Setelah menunggu cukup lama (bahkan yang kloter C sudah masuk duluan) karena ada seorang dokter penguji yang ditunggu, akhirnya kami masuk juga. Pertama, kami berdiri di station masing-masing. Dokter Achadiyani memberikan instruksi. Jadi, pada bel pertama, kami mulai membaca soal yang ada di depan ruangan. Satu menit kemudian, aka nada bel lagi, kami masuk ke ruangan dan mengerjakan ujian selama 9 menit.

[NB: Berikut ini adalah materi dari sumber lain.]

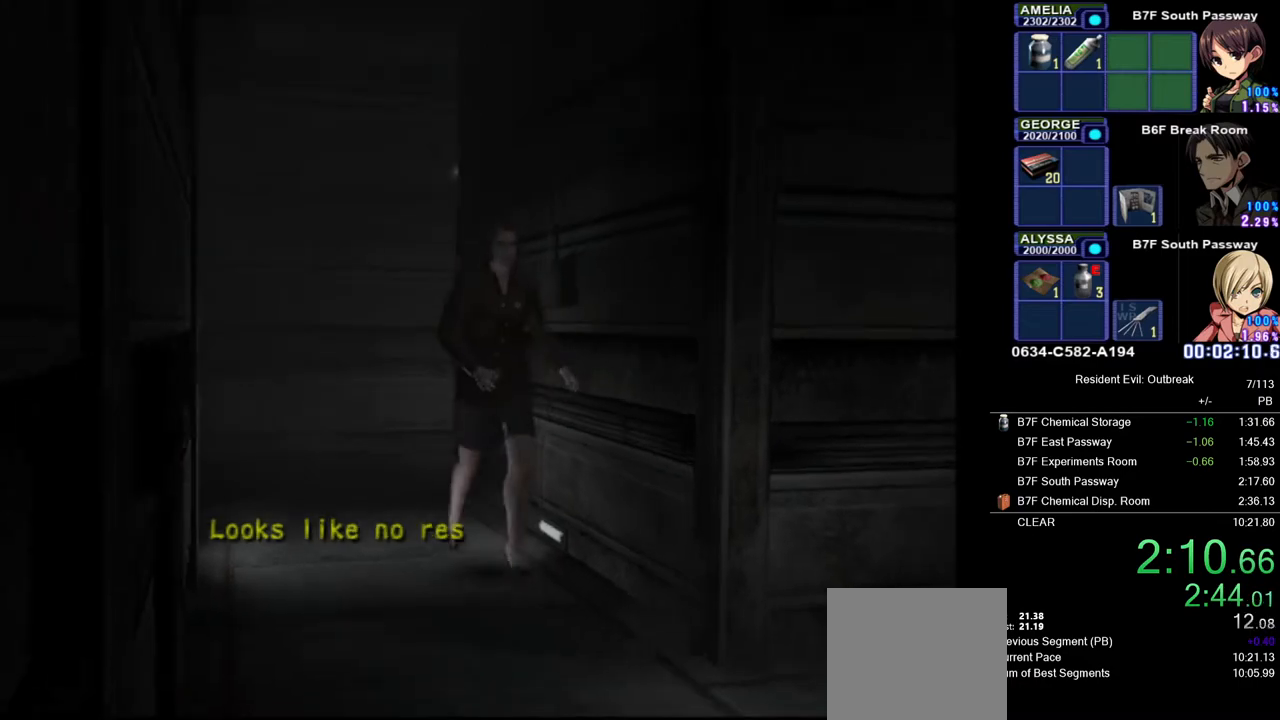
{"buttons": ["CROSS", "DPAD_UP"], "left_stick": "up", "right_stick": "center", "events": [[467, "left_stick", "up"]]}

Bel berikutnya, kami langsung keluar ruangan dan langsung membaca soal di station berikutnya. Bel 1 menit kemudian, kami masuk dan mengerjakan ujian kembali. Begitu juga seterusnya. Ada 8 station, ditambah rest station yang berada di setiap 2 station.

Station 4
Alhamdulillah, ini adalah station general survey! Langsung saja saya isi absen dan mulai melakukan GS kepada pasien. Alhamdulillah, saya selesai cukup cepat, dan sang dokter menyuruh saya langsung keluar. Eh, ternyata yang sudah selesai harus menunggu di dalam. Saya pun masuk lagi, dan karena tidak ada kursi, saya disuruh berdiri, menunggu di pojokan….(ini serius) Alhamdulillah seorang bapak-bapak memberikan saya kursi. Dan ke-awkward-an pun terjadi karena tidak terjadi percakapan antara saya dan dokter penguji yang saya tidak ketahui namanya itu. Barulah tiba-tiba beliau memecah keheningan.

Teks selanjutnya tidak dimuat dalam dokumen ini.